(Beginning of PAGE TEXT)

It isn't all frustration, though. Thankfully, as other institutions have begun their holiday season, I've had the chance to meet friends from Sheffield, something which raised my spirits so much I actually struggle to properly put into words how much it cheered me up. The main thing I've noticed this year is just which people actually want to communicate with me. It's felt quite enlightening in some senses.

Another little aside is that, in an attempt to actually test my knowledge of Japanese, is that I've got involved with a fan translation of a SNES videogame. It's not something I've ever heard of, which might indicate just how niche it is to people who know me well, but so far it's been pretty plain sailing, which has boosted my confidence quite a bit.

Outside of that, my days have generally consisted of going to the free gym at university in the afternoon, studying in the evening and translating at night.

I get to feel productive at least.

(End of PAGE TEXT)

§ COMPLETE THE FOLLOWING
a) According to the blog post, where does the writer go in the afternoon?
b) Transcribe the blog post between "Outside of that, my" and "translating at night.", inclusive.
c) Go on with the blog post, starting after its final sentence.

(Beginning of GIVEN MATERIAL)

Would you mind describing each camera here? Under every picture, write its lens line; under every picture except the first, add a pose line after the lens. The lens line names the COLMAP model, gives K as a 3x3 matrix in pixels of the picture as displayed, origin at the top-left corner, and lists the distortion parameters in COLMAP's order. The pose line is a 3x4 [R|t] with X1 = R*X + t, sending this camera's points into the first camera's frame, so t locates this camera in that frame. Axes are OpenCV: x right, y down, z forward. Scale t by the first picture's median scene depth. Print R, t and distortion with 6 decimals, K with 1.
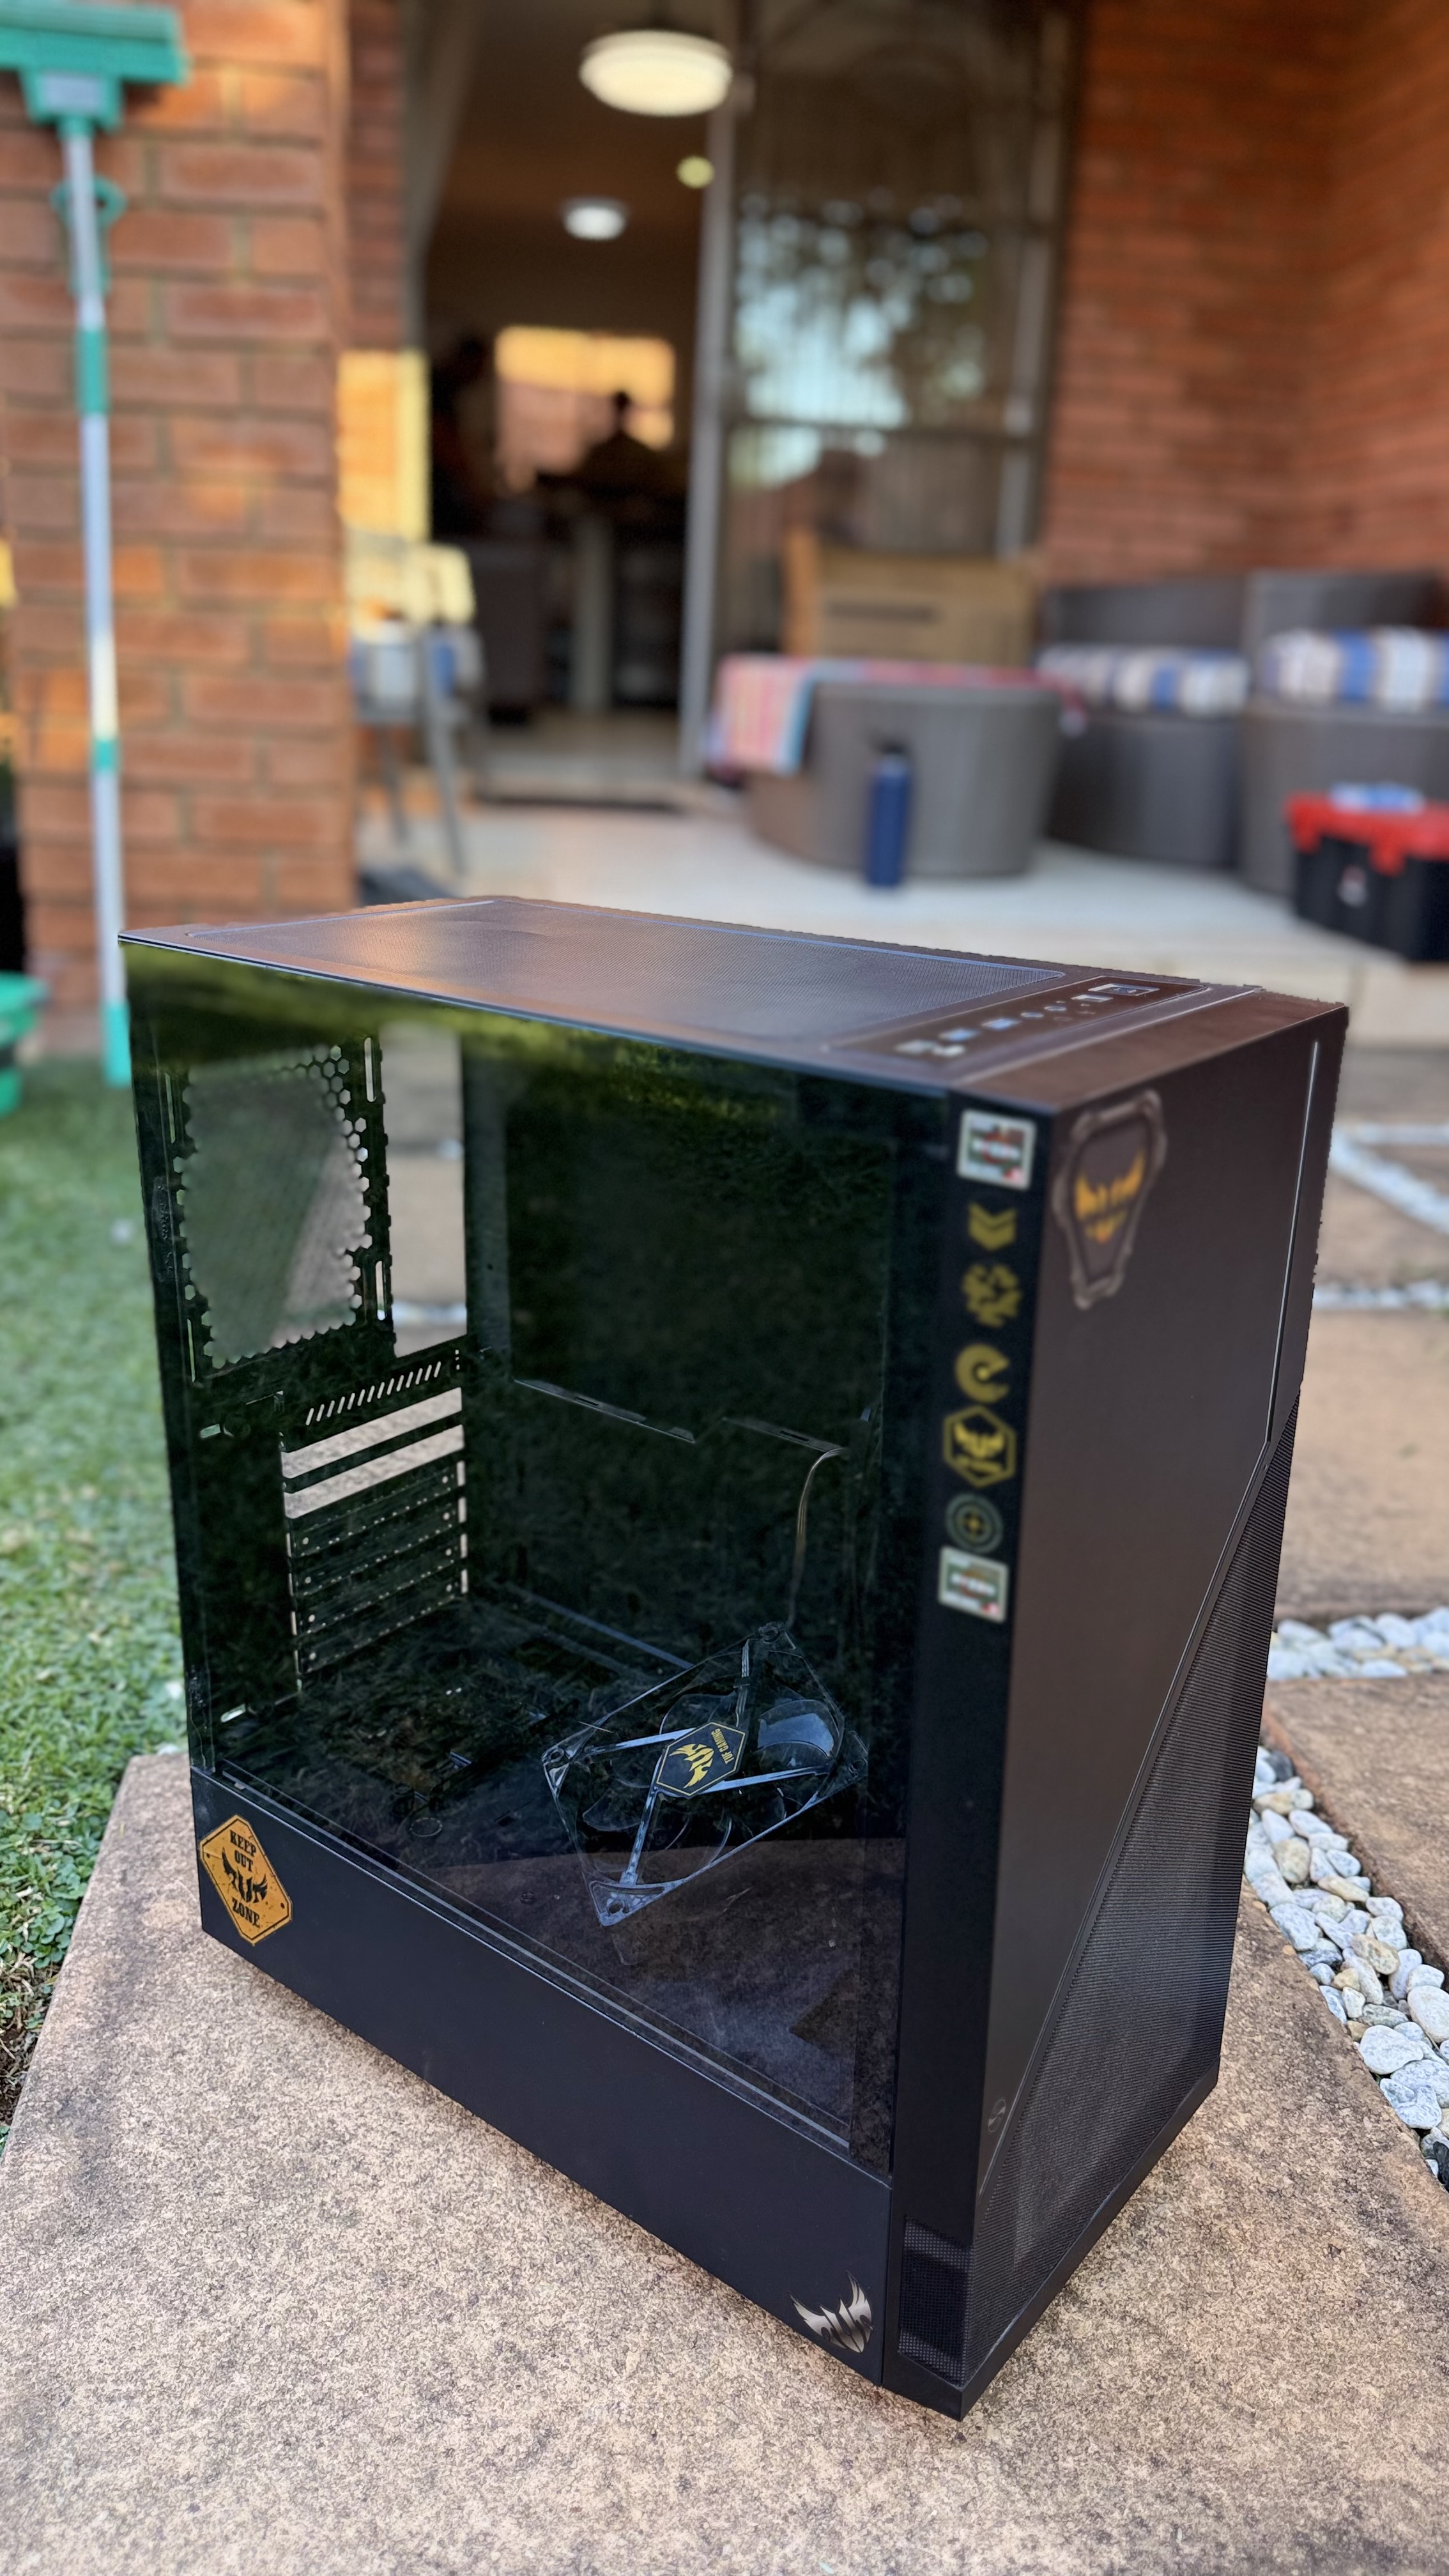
lens RADIAL K [[1857.2, 0, 719.3], [0, 1857.2, 1284.5], [0, 0, 1]] dist [-0.026094, 0.002497]
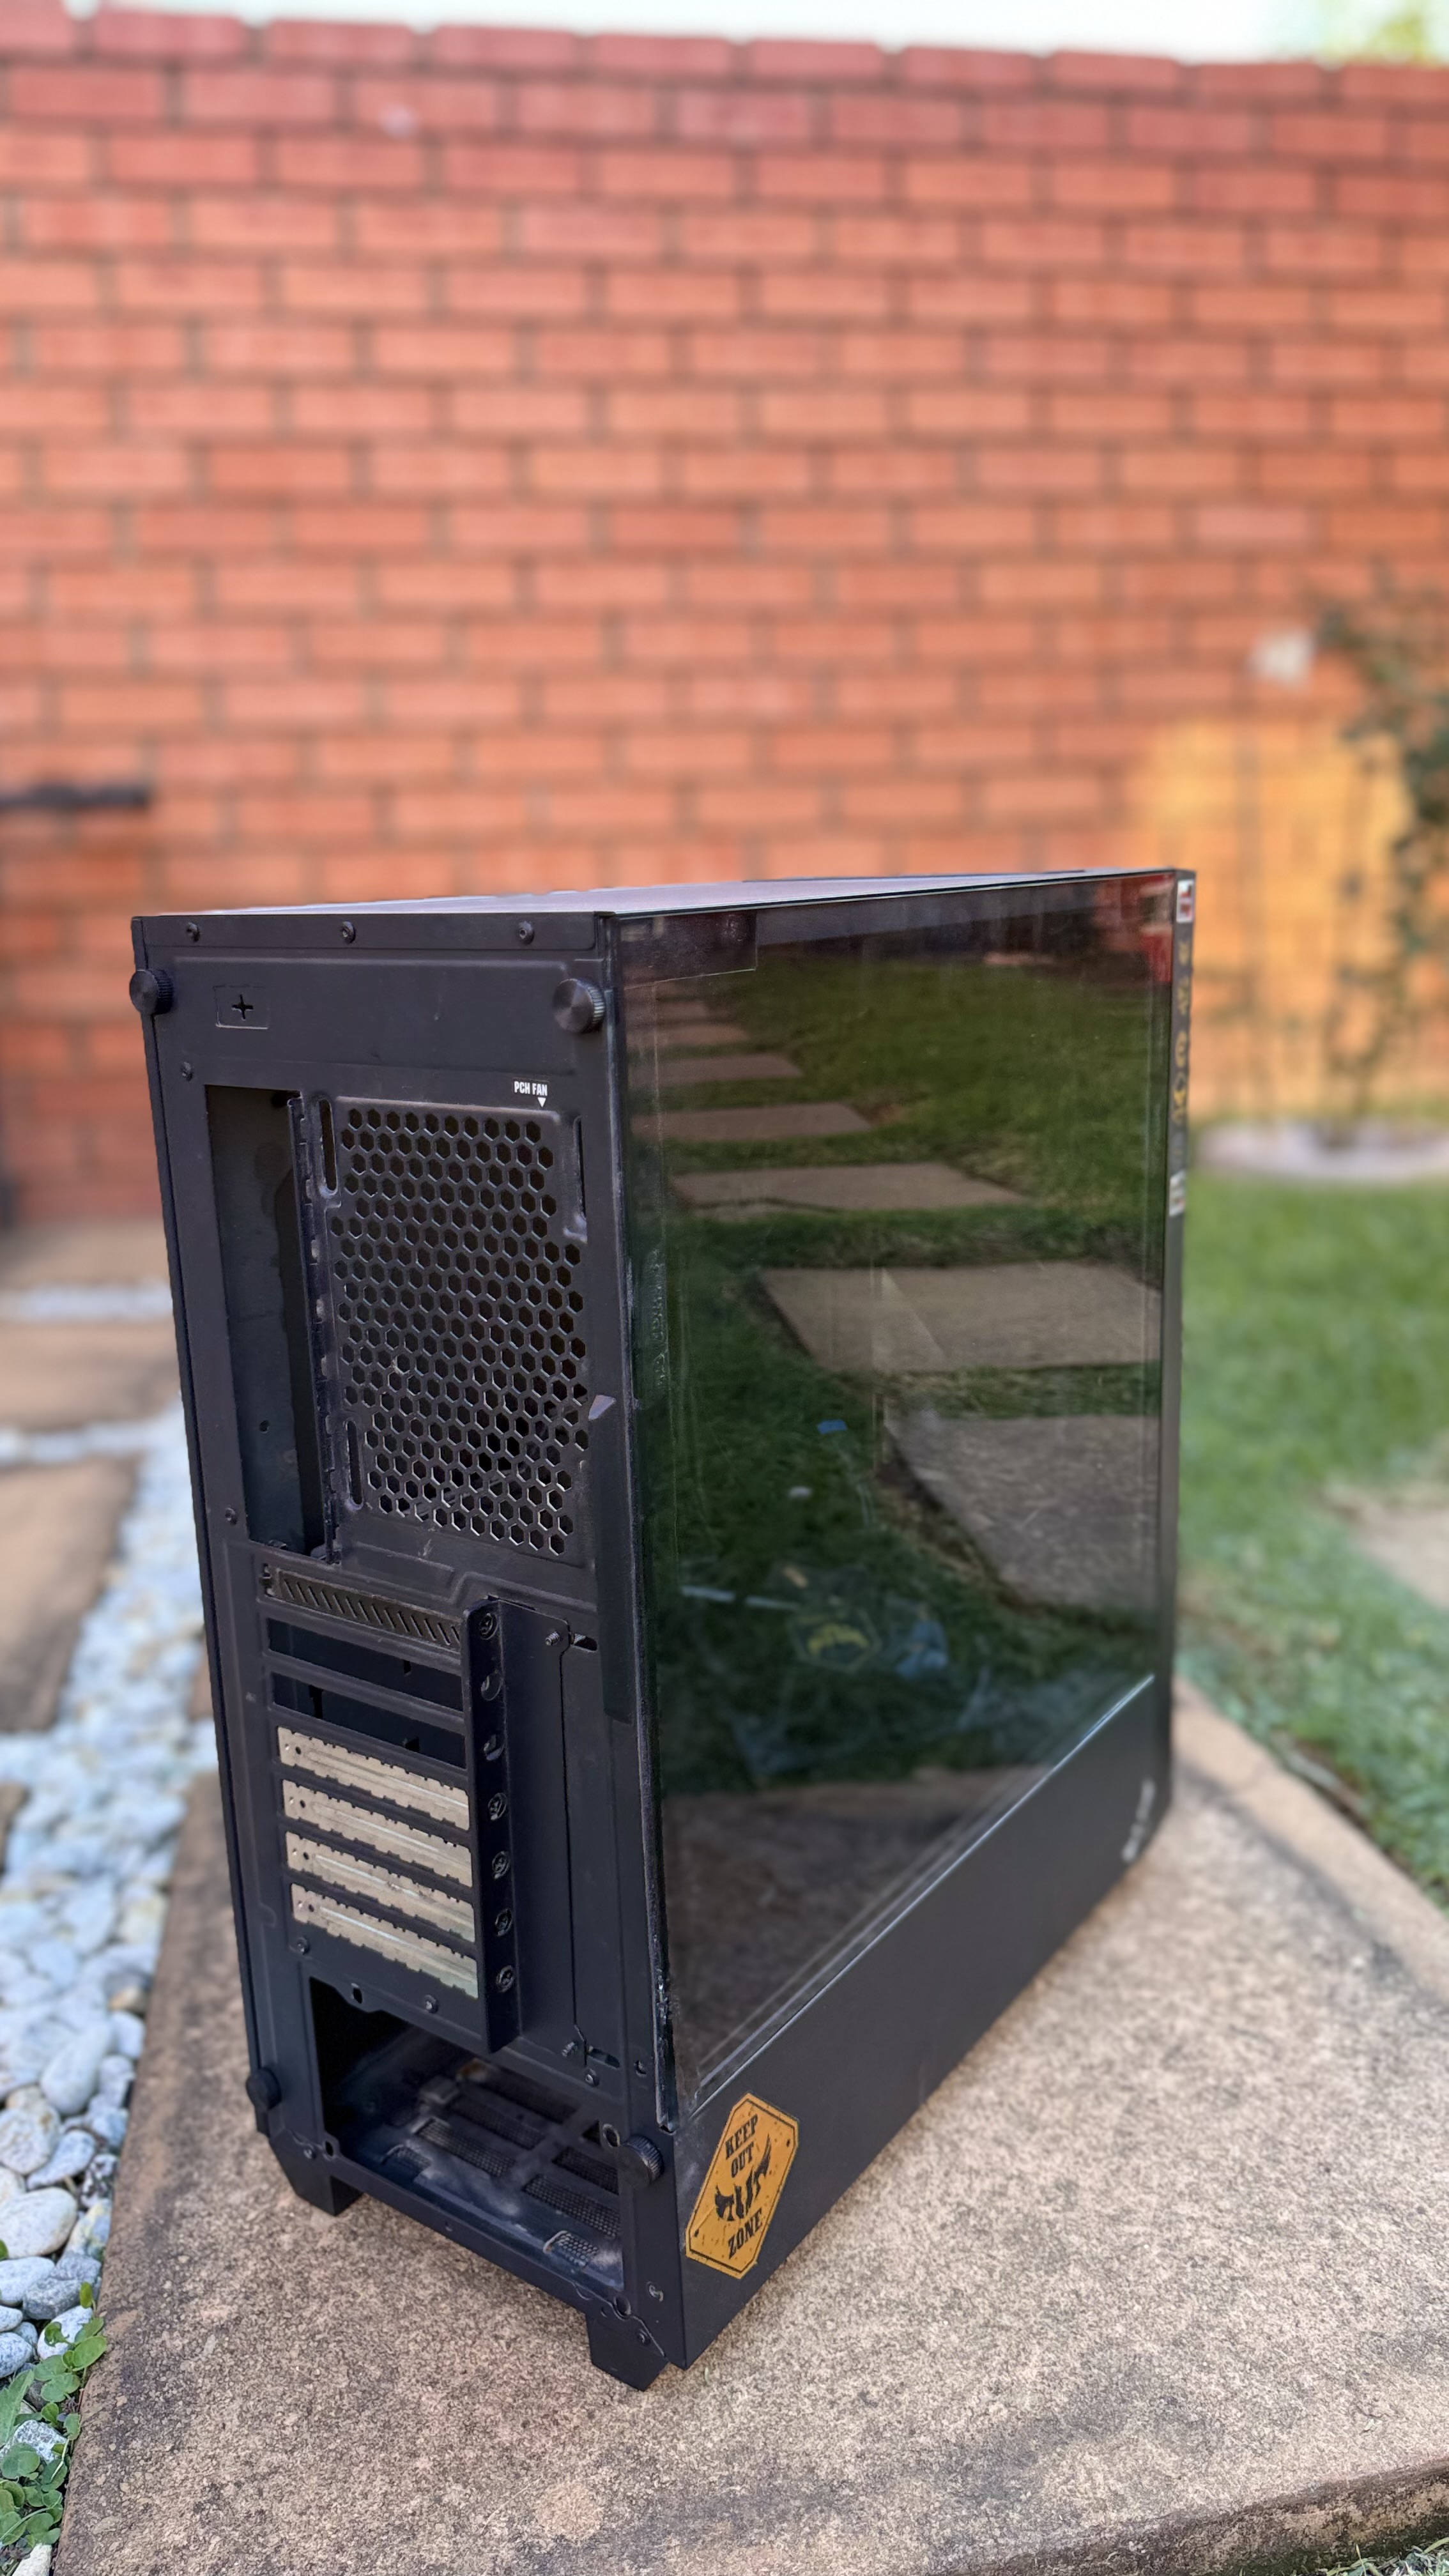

(End of GIVEN MATERIAL)

§ TASK-BY-TASK OUTPUTS
a) The free gym at university.

b)
Outside of that, my days have generally consisted of going to the free gym at university in the afternoon, studying in the evening and translating at night.

c)
Monday, 6 February 2012

Discount books and wrestling

While on the train today, a woman sat down next to me, covered her nose and mouth with a handkerchief, and stared at me for the duration of my journey. Upon leaving, she removed the handkerchief, but continued to look at me, seemingly aghast. My only feeling was that it's about time to update my blog. Additionally, on the return journey to the dorm, a man stood next to me, and upon his departure, seemed as if he wanted to compliment my facial hair without using any words, just a sequence of nodding, pointing and other assorted gestures. That made me want to update this even more, which brings us to this update.

Puzzlement towards actions of the locals aside, it's been an interesting month. Holidays have well and truly got underway, marked by a complete lack of anything. My days have essentially devolved into going to the free gym on campus in the afternoon, studying by evening, and fitting attempts at reading books or playing games in between. It's not overly exciting, but it's rewarding enough. My drive to do much outside of that has currently waned, but I have a few things lined up over the holiday. Considering I have a little under four months to occupy myself, I'm making sure that I pace myself.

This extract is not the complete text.